UAC of Nigeria Plc Q1 2017 - Earnings Miss on Elevated Interest Charge


Wednesday, May 03, 2017 1:05 PM / Vetiva Research

·         Strong start to FY’17, topline up 41% y/y  

·         Earnings undercut by huge jump in financing costs

·         Q1’17 PAT slumps, down 54% y/y

·         FY’17 forecasts adjusted to reflect higher interest charges

Strong revenue growth persists in Q1’17
UACN recorded an impressive 41% y/y revenue growth in the first quarter of 2017, outperforming Vetiva estimate by 17%.  

This growth was majorly driven by price increases implemented in the latter part of 2016 and better volume performances across some operating divisions.  

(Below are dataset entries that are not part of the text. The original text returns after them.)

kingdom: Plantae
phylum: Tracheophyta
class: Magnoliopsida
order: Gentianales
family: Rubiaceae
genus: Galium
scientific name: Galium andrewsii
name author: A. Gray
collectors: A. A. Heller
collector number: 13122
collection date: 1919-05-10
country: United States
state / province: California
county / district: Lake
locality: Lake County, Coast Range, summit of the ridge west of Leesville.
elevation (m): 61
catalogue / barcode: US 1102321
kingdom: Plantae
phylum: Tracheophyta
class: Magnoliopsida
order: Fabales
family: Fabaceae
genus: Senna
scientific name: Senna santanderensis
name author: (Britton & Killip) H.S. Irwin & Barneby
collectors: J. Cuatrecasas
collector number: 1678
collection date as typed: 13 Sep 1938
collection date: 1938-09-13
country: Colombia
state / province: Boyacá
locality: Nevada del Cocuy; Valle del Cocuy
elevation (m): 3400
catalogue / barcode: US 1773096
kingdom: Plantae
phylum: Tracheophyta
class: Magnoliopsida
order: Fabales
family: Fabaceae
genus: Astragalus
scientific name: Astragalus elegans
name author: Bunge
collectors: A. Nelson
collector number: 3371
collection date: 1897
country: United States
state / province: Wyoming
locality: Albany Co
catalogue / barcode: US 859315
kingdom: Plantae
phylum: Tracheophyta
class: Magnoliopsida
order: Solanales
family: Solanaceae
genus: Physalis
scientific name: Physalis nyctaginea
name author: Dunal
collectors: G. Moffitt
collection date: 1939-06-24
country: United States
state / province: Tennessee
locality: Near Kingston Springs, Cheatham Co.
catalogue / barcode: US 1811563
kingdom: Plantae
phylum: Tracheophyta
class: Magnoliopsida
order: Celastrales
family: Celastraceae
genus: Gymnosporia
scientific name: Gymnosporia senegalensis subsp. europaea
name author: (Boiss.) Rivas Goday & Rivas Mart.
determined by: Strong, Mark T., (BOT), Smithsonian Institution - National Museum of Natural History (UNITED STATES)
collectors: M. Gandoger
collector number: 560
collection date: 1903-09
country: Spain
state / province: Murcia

Specifically, the strongest boost to topline came from the Food & Beverages and Real Estate segments, recording y/y growth of 46% and 189% respectively.

Performance from the Paints segment however remained tepid as revenue came in flat y/y and 3% lower q/q, amidst sustained pressure from the premium paints subsidiary CAP.

Elevated interest cost pressures earnings

Cost pressures remained a challenge for the Conglomerate in Q1’17 as price increases were unable to save Q1’17 gross margin from a 598bps y/y contraction to 17% (Vetiva estimate: 21%).

With this, gross profit came in at ₦4.1 billion, a mild 4% y/y growth. Earnings took a further beating from a significant 125% y/y rise in interest charge to ₦1.8 billion.  

With borrowings 9% higher y/y, this jump in financing expenses was majorly due to an increase in interest charges amidst an elevated interest rate environment.  

From UPDC’s Q1’17 financial statement (accounts for 69% of UACN’s total borrowings), the average interest rate for facilities from local banks during the period rose to 21.2% (FY’16: 15.5%).  

Coupled with a lower contribution from UPDC’s Real Estate Investment Trust, Q1’17 PAT came in 58% below our estimate, down 54% y/y to ₦606 million.  

FY’17 forecasts adjusted to reflect higher interest charges
In a bid to reduce its debt burden, UPDC is in the process of raising equity capital via a ₦5.16 billion Rights Issue.  

Given that the company is still awaiting regulatory approval, we are yet to factor the Rights into our model.  

That said, we revise our FY’17 net interest expense estimate to ₦4.6 billion (Previous: ₦1.8 billion; Q1’17: ₦1.2 billion).

However, given that we remain optimistic on slightly better input costs this year and following an upward revision to our revenue growth estimate (from 10.0% to 11.4%), our FY’17 EPS estimate comes to ₦1.74 (Previous: ₦2.17).  

Our Target Price is also revised downwards to ₦28.54 (Previous: ₦30.91).